Collected material:
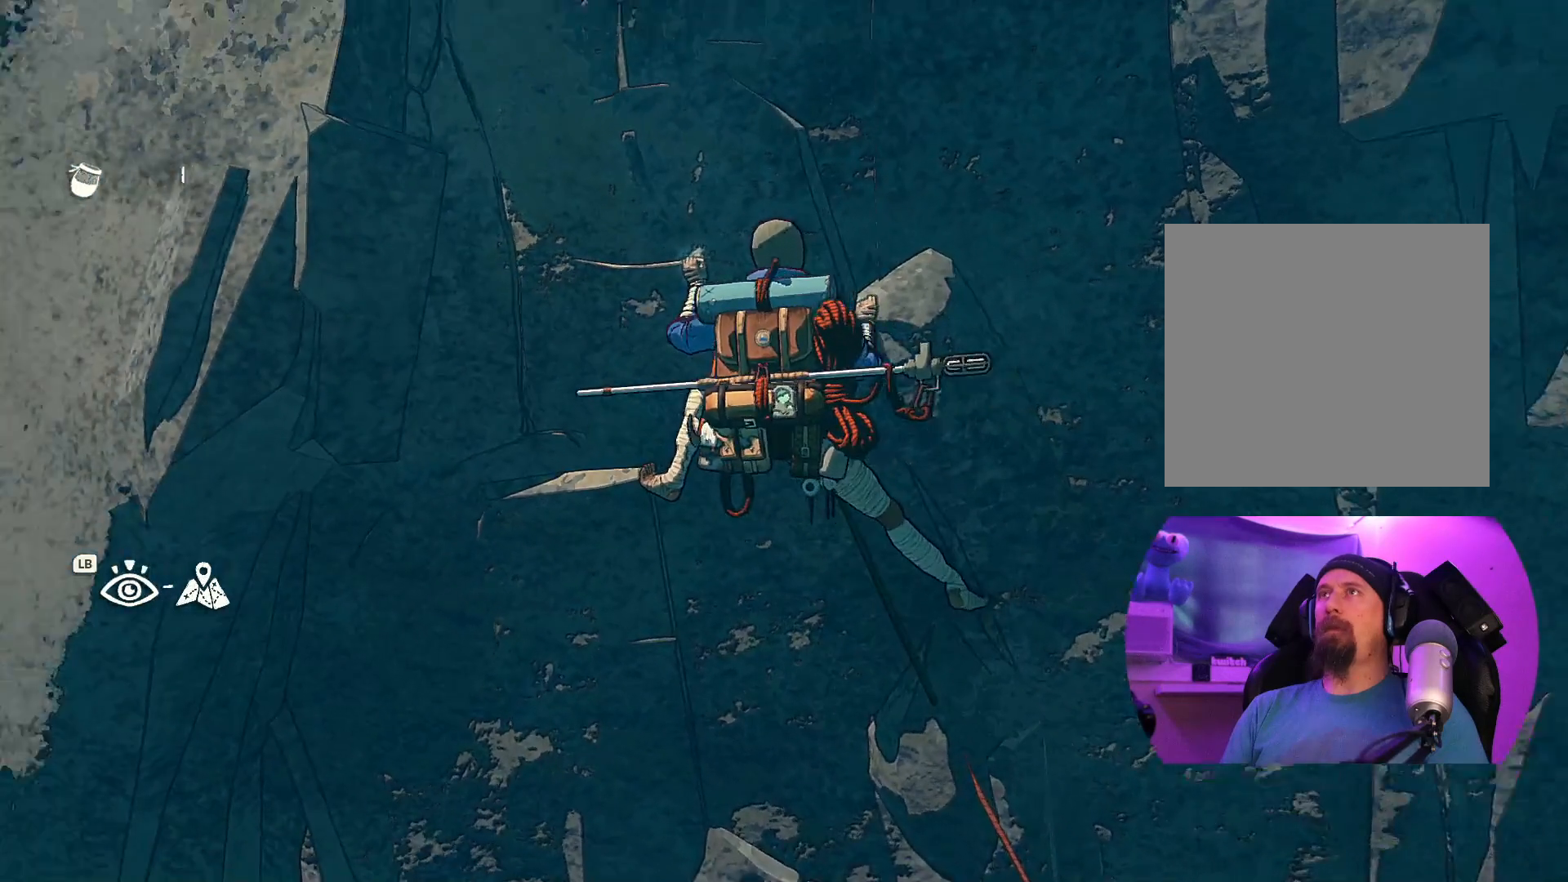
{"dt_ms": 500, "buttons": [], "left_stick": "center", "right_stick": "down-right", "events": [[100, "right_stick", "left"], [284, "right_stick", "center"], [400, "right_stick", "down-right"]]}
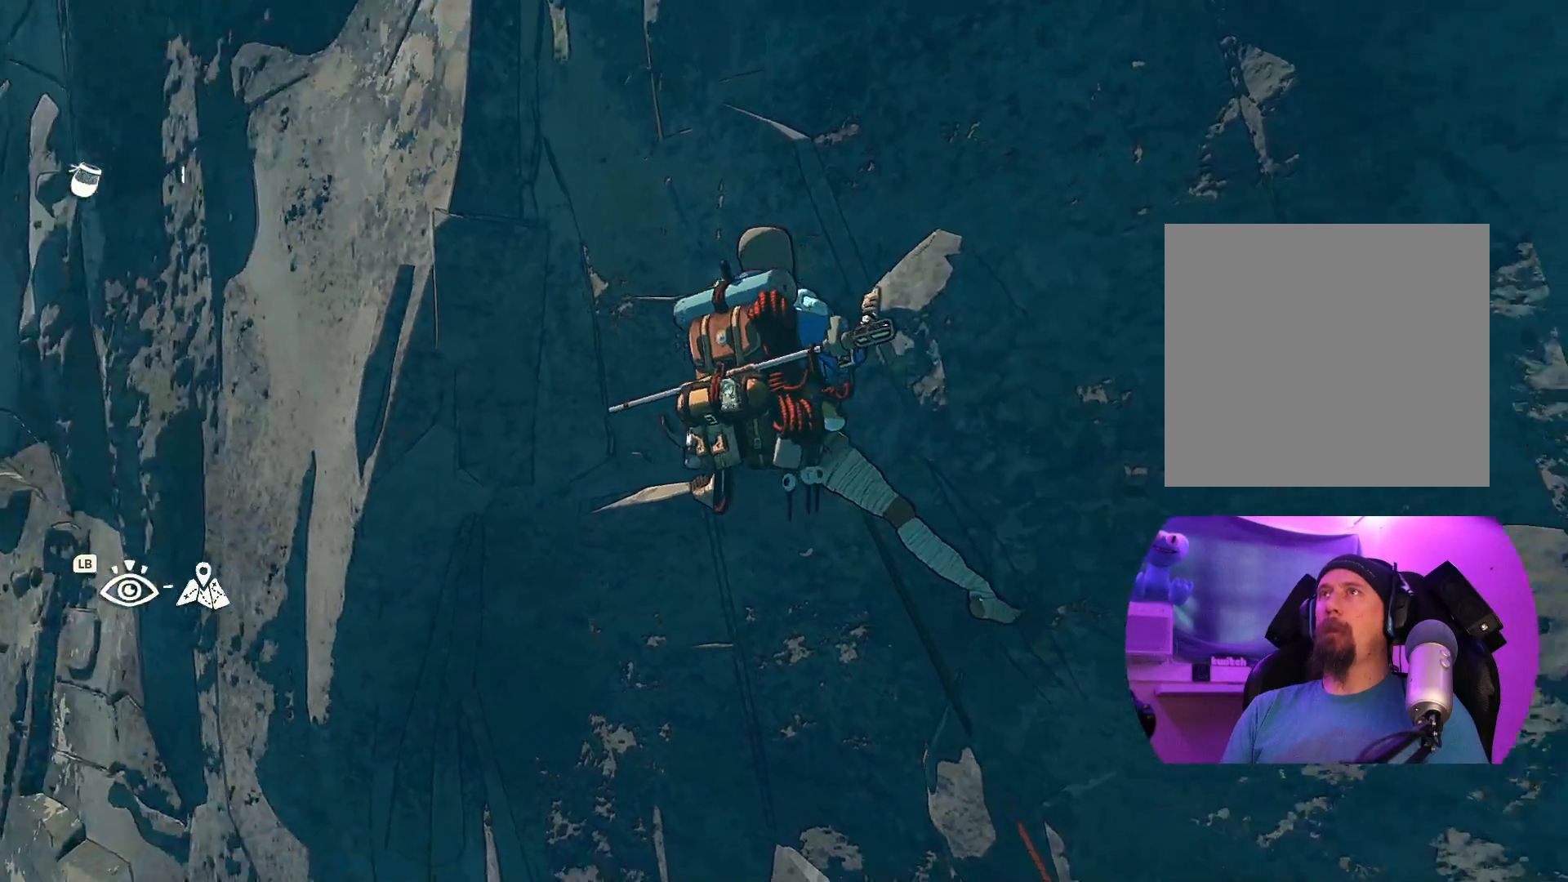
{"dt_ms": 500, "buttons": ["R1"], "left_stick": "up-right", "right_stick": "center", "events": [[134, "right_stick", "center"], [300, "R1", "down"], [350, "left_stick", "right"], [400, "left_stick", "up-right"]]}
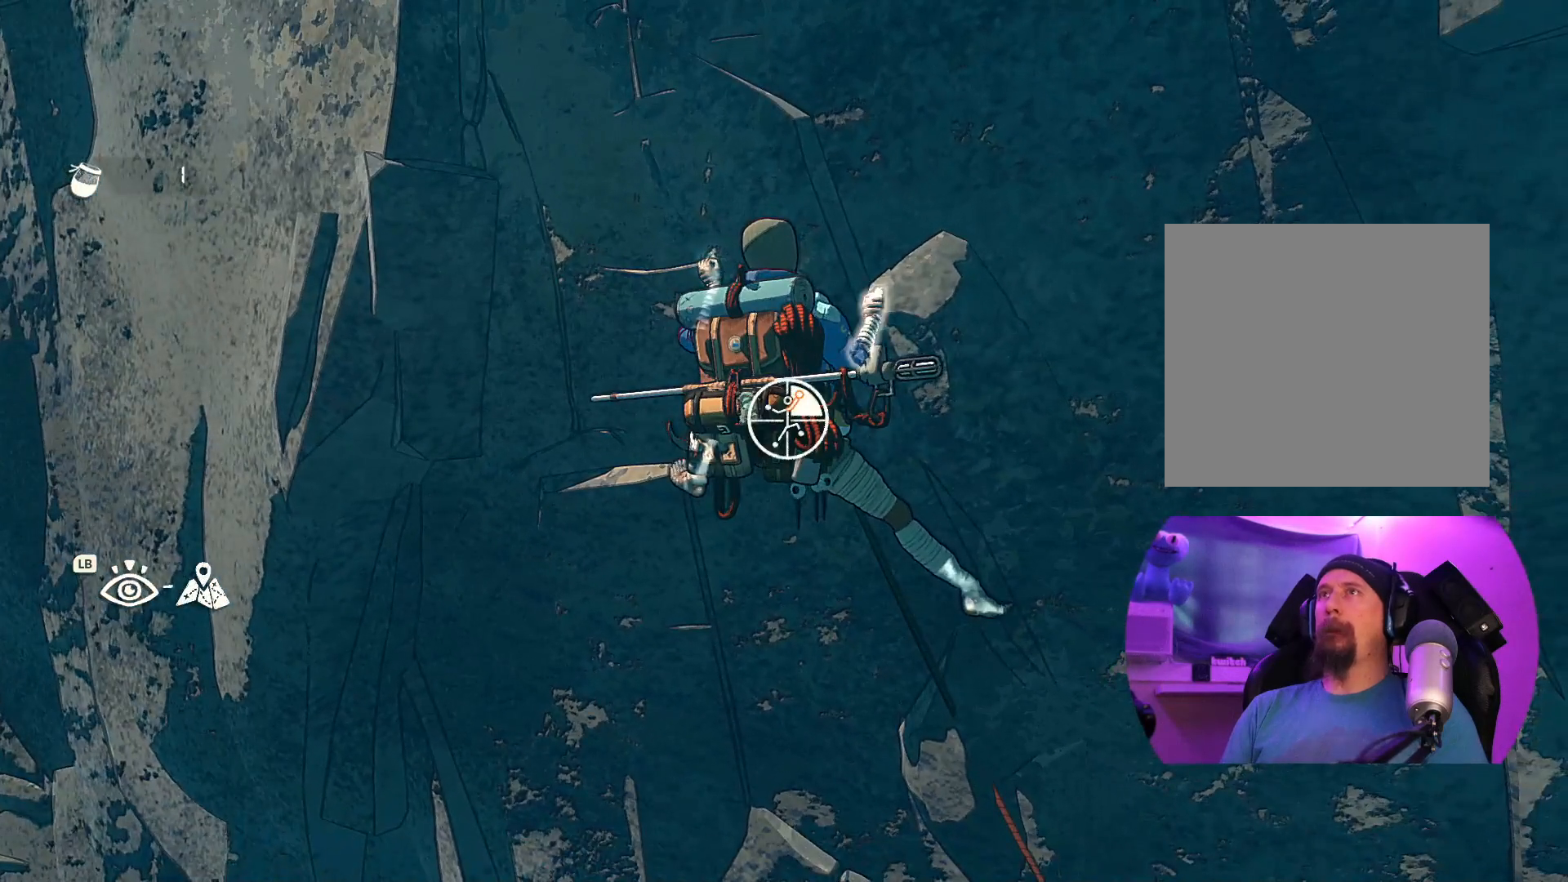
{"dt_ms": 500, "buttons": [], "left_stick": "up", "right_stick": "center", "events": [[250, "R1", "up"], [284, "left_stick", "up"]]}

Goal of the exercise:
Output the material word for word, and keep the pictures out.

Result for this task:
{"dt_ms": 500, "buttons": [], "left_stick": "center", "right_stick": "down-right", "events": [[100, "right_stick", "left"], [284, "right_stick", "center"], [400, "right_stick", "down-right"]]}
{"dt_ms": 500, "buttons": ["R1"], "left_stick": "up-right", "right_stick": "center", "events": [[134, "right_stick", "center"], [300, "R1", "down"], [350, "left_stick", "right"], [400, "left_stick", "up-right"]]}
{"dt_ms": 500, "buttons": [], "left_stick": "up", "right_stick": "center", "events": [[250, "R1", "up"], [284, "left_stick", "up"]]}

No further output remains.